Article first published online: 9 JUL 2008
© 2008 The Authors. Journal compilation © 2008 Blackwell Publishing Ltd
Volume 19, Issue 5, pages 279–286, October 2008
How to Cite
Karimzadeh, M. and Sauer, T. (2008), Diagnostic accuracy of fine-needle aspiration cytology in histological grade 1 breast carcinomas: are we good enough?. Cytopathology, 19: 279–286. doi: 10.1111/j.1365-2303.2008.00543.x
- Issue published online: 14 SEP 2008
- Article first published online: 9 JUL 2008
- Accepted for publication 24 September 2007
- fine needle aspiration cytology;
- grade 1 breast carcinoma;
- absolute sensitivity;
- complete sensitivity
Background: Fine-needle aspiration cytology (FNAC) of both palpable and non-palpable breast carcinomas has a high accuracy and sensitivity in dedicated centres. It is generally thought that low-grade carcinomas have a distinctly lower sensitivity due to discrete cellular atypia that may be difficult to appreciate. Grade 1 carcinomas make up about 45% of screening-detected breast carcinomas and about 20% of symptomatic breast cancers. The aim of this study was to evaluate the diagnostic sensitivity of grade 1 carcinomas and identify the critical features in the cytological diagnostic work-up of these tumours.
Methods: There were FNAC smears from 494 histologically confirmed grade 1 carcinomas diagnosed during 1996–2004. The cytological diagnoses were compared with the histology.
Results: A definitive malignant diagnosis (absolute sensitivity) was given in 382 cases (77.3%). Equivocal or suspicious diagnoses were given in 75 (15.2%), benign or probably benign (false negative) in 24 (4.8%). Thirteen cases (2.6%) were unsatisfactory. Complete sensitivity was 92.7%. Invasive ductal carcinomas comprised 81.3% of all cases; absolute sensitivity for these was 80.9%. Invasive lobular and tubular carcinomas comprised 7.3% and 5.9% of cases, respectively; absolute sensitivity for these diagnosis was 50.0% and 57.1%, respectively, significantly lower than for other subtypes (P ≤ 0.0001) whereas the difference for complete sensitivity was less but still significant (P = 0.017). Absolute and complete sensitivities were lower for tumours less than 1 cm size compared with more than 1 cm (P ≤ 0.00001).

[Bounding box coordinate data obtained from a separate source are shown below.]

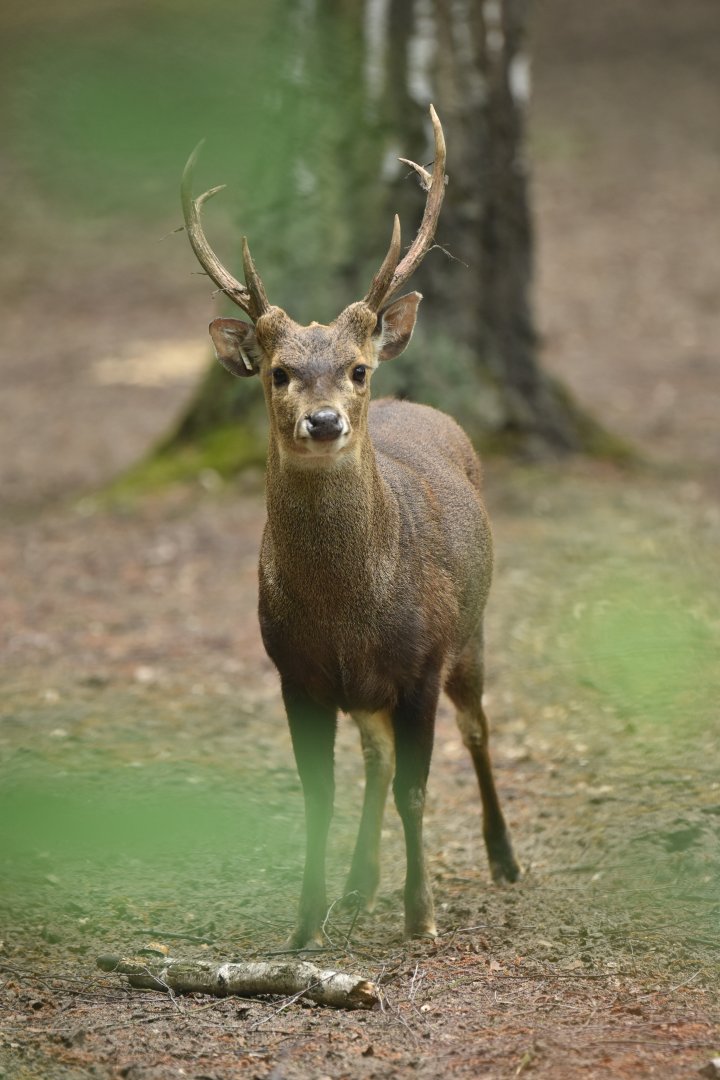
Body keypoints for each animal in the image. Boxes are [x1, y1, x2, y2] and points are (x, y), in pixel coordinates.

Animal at [181, 106, 520, 949]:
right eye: (278, 373)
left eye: (357, 369)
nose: (326, 420)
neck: (345, 610)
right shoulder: (294, 673)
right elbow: (320, 800)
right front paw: (306, 924)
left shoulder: (421, 663)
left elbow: (418, 790)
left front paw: (421, 917)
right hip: (366, 689)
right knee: (376, 757)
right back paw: (361, 888)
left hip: (472, 631)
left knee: (478, 729)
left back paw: (503, 860)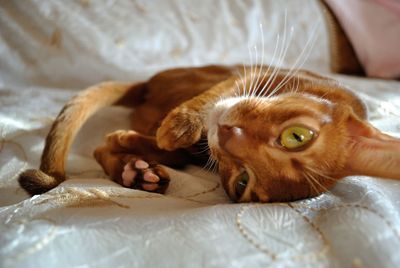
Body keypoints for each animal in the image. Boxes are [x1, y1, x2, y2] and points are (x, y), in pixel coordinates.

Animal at [18, 65, 400, 201]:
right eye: (297, 136)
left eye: (242, 182)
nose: (228, 133)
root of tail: (147, 85)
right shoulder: (249, 76)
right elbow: (209, 101)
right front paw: (181, 124)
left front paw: (130, 144)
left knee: (107, 149)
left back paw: (137, 171)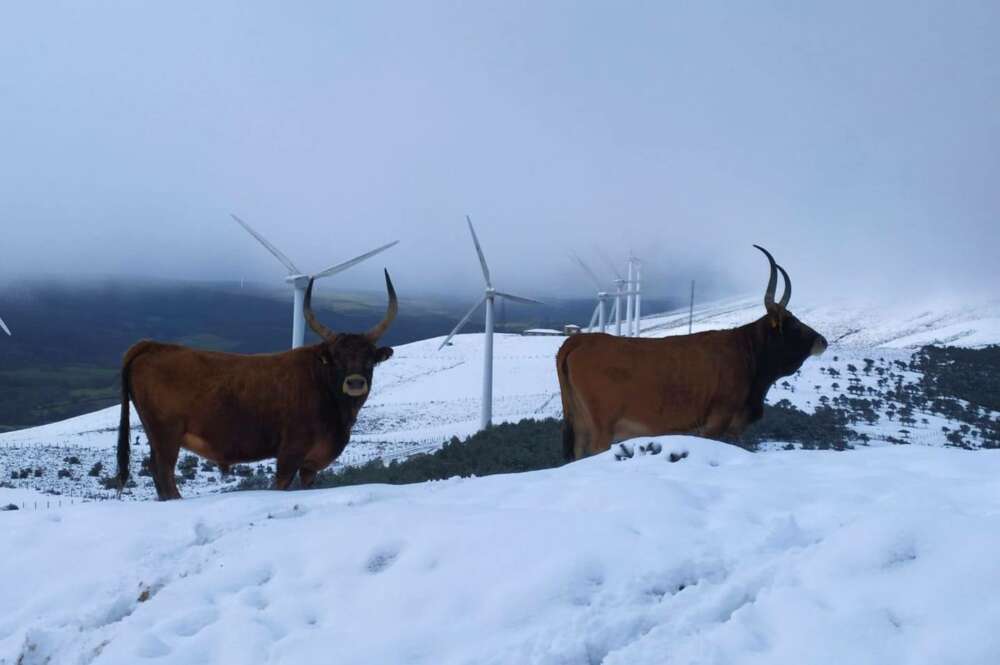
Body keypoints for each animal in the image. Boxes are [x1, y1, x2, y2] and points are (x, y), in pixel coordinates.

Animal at [118, 270, 398, 498]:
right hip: (166, 434)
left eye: (369, 359)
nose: (355, 382)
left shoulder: (311, 465)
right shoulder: (290, 453)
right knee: (164, 473)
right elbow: (280, 486)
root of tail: (152, 345)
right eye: (338, 359)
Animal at [556, 246, 828, 460]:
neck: (746, 353)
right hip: (601, 428)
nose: (822, 341)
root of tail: (581, 339)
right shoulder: (715, 425)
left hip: (580, 425)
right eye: (793, 323)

Conclusion: Preoperative FNAC diagnosis of grade 1 breast carcinoma has a high sensitivity, especially in ductal carcinomas. Invasive lobular and tubular carcinomas were less likely to receive a definite preoperative diagnosis. The main reason for not reaching a definitive malignant diagnosis was sampling error due to small tumours less than 1 cm in diameter, irrespective of tumour subtype.